Picture special: an unorthodox view of Stamford Hill


The strictly Orthodox community of London’s Stamford Hill generally prefers to guard its privacy. But now a unique window into this thriving society has been opened by a gifted photographer — and the internet.

Over the past few months, hundreds of David Braun’s pictures have appeared on the photo-sharing website Flickr. He has been able to gain unique access to the community because he lives there, the scion of a Satmar Chasidic family and one of eight siblings.

Initially, he posted a few images which, encouraged by the feedback from other photographers, has grown into a steady stream.

Gradually, news of his work reached his own community and now his Flickr site can notch up thousands of hits in a day — an indication of how the internet, despite rabbinical reservations, is penetrating the Charedi world.

“It’s gone beyond my wildest dreams how it escalated,” he said. “It’s something private that became public.

“I prefer to have the natural pose. Ninety nine per cent were not aware the picture was taken. Now they are a lot more aware but they don’t mind. I thought there’d be a huge backlash against me but there isn’t.”

Now 38, Mr Braun, whose father, Marton, is a serious art collector, was keen on photography in his teens. “I had my developing unit at home. One day everything was stolen and I forgot photography for many, many years,” he said.

What helped him back was his mother, Gitl, who graduated from art school three years ago at the age of 56 and who became interested in photography herself. “She kept discussing what she was studying,” he said. “A year ago, I suddenly picked up a camera.

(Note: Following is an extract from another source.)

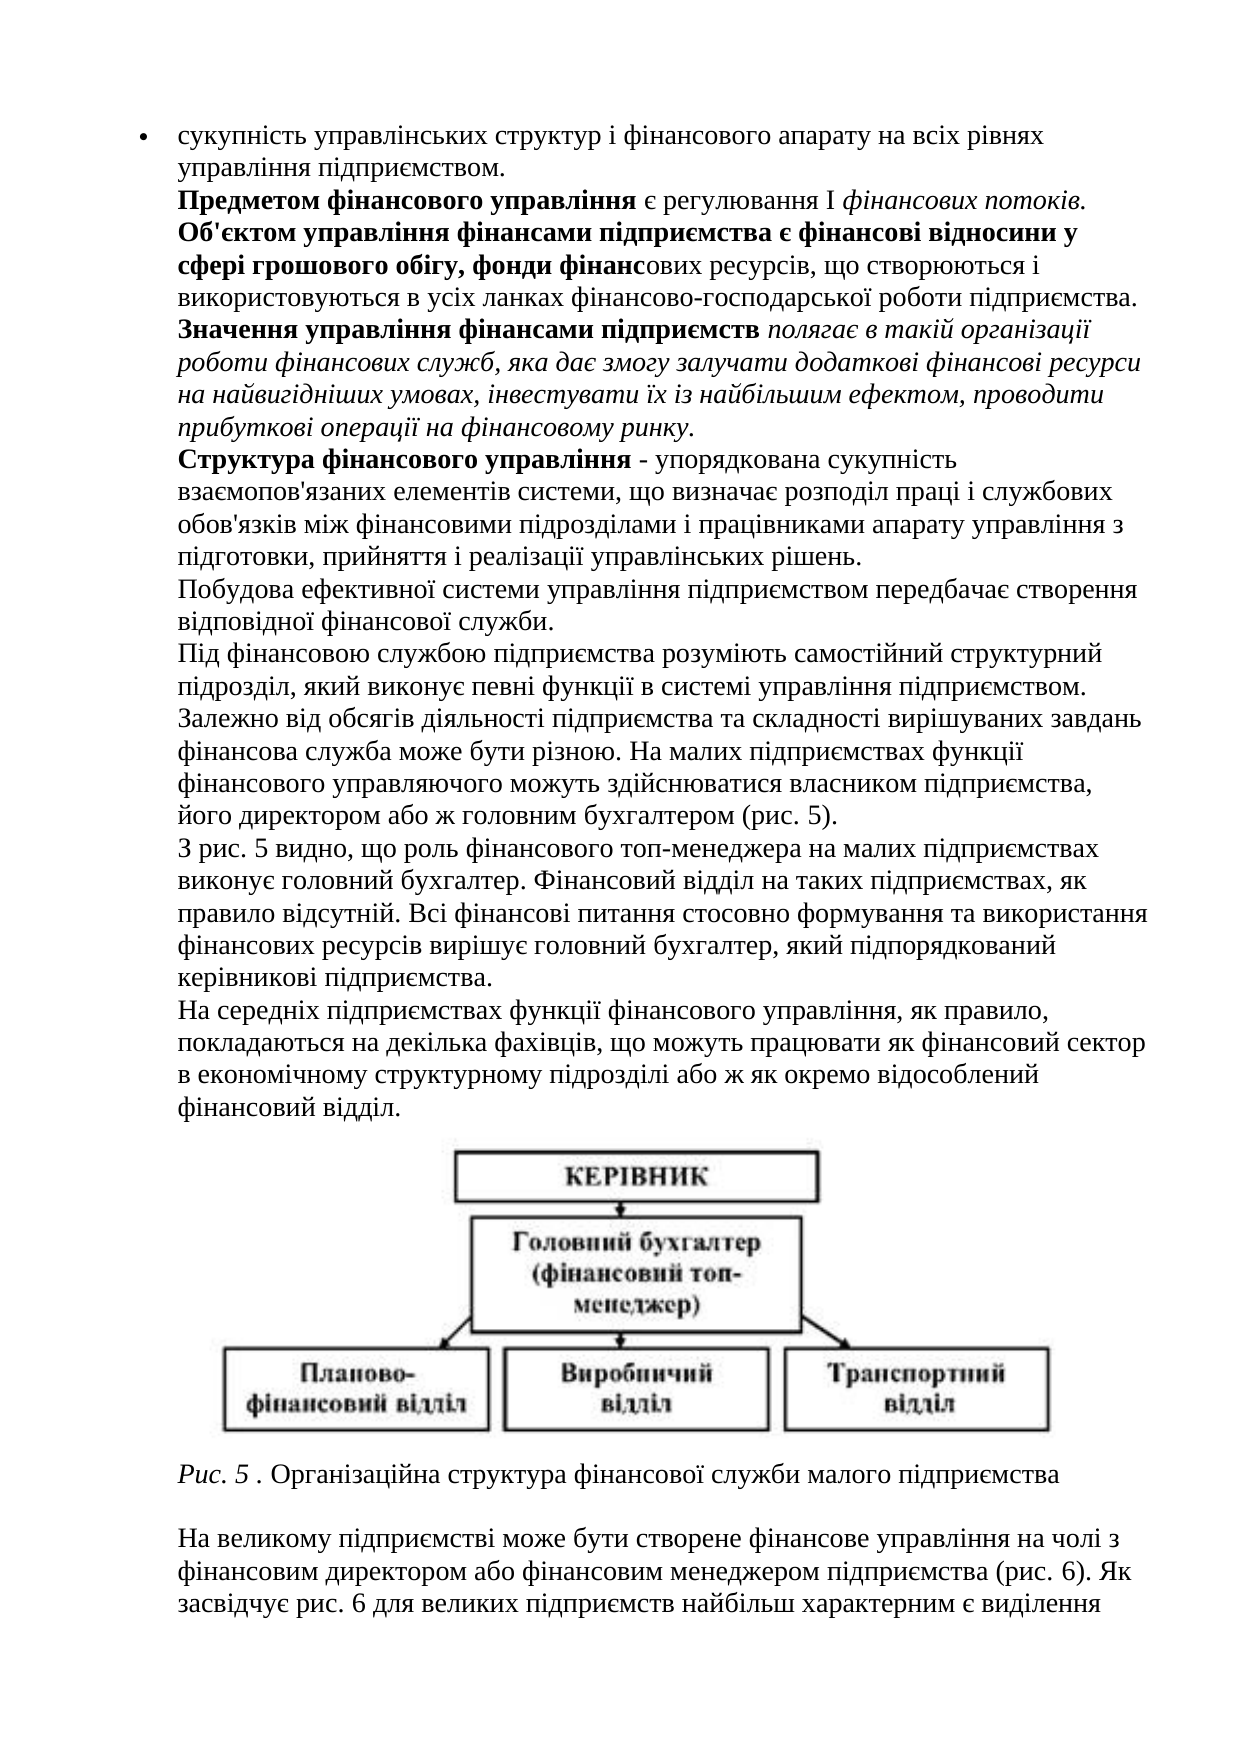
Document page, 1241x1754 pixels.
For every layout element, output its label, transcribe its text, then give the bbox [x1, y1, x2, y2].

It was almost as if time hadn’t passed by and I started clicking again.”

Shooting mostly in black and white, he counts among his influences, Roman Vishniac, the photographer of pre-war Orthodoxy in Eastern Europe.

But whereas Vishniac’s work became a homage to a “vanished world” — as his postwar book was titled — Braun’s photographs are a reflection of the most rapidly expanding part of modern Jewry. His ability to overcome its habitual shyness he sums up in a single word: “tact”.